Fifteen-year follow-up of upper limb function in children with moderate to severe traumatic brain injury
Anne-Christine Åhlander, Marika Persson, Ingrid Emanuelson
Habilitering och Hälsa, Näverlursgatan 38, SE-421 44 Västra Frölunda, Sweden. E-mail: email@example.com
Objective: To describe the impaired fine-motor skills in patients with traumatic brain injury acquired in childhood.
Design: A total of 165 patients with traumatic brain injury, aged 0–17 years, injured during the period 1987–1991, were identified. Fifteen years post-injury a questionnaire was sent to the patients. Twenty-six of the subjects had upper limb problems, 15 of whom agreed to participate and 12 attended an evaluation.

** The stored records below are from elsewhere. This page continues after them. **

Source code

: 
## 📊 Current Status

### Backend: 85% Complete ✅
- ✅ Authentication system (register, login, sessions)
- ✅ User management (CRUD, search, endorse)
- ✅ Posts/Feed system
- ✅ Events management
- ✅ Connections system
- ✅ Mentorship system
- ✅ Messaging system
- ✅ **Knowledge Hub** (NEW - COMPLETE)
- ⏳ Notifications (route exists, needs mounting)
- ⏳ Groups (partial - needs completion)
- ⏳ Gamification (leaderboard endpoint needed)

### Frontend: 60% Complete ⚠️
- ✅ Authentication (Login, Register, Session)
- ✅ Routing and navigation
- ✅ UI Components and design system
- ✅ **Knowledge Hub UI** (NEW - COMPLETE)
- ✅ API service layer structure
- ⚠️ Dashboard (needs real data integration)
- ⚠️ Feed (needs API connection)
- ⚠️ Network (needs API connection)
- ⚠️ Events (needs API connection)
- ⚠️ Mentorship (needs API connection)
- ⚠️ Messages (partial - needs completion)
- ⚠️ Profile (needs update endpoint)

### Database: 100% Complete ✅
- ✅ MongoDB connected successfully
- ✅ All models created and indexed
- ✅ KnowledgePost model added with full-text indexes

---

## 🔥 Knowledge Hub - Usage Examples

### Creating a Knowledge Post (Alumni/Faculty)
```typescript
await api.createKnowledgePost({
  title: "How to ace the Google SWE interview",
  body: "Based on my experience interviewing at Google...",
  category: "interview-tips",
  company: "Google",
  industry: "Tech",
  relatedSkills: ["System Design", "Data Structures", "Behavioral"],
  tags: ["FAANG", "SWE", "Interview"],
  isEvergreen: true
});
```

Methods: The Sollerman test was administered. This test consists of 20 activities, of which 7 hand-grips were used (pulp-pinch, lateral pinch, tripod pinch, 5-finger pinch, diagonal, transverse and spherical volar grip). Each sub-test was scored from 0 to 4 points. Each task must be performed within 20 s. The maximum score was 80. Bimanual fine motor skills were classified by Bimanual Fine Motor Function (BFMF). BFMF consists of 5 levels of function of each hand. Level I is normal function, level II–V means subnormal function in an increasing grade. Co-ordination, spasticity, 2PD and stereognosis were also measured.
Results: All patients had subnormal results on the Sollerman test. Fifty-eight percent had abnormal scores on the BFMF test.
Conclusion: The Sollerman test seemed to be reliable at picking up hand motor problems, as all subjects who reported such problems scored subnormally. This is in contrast to the BFMF test findings, where only 60% of our group scored subnormally.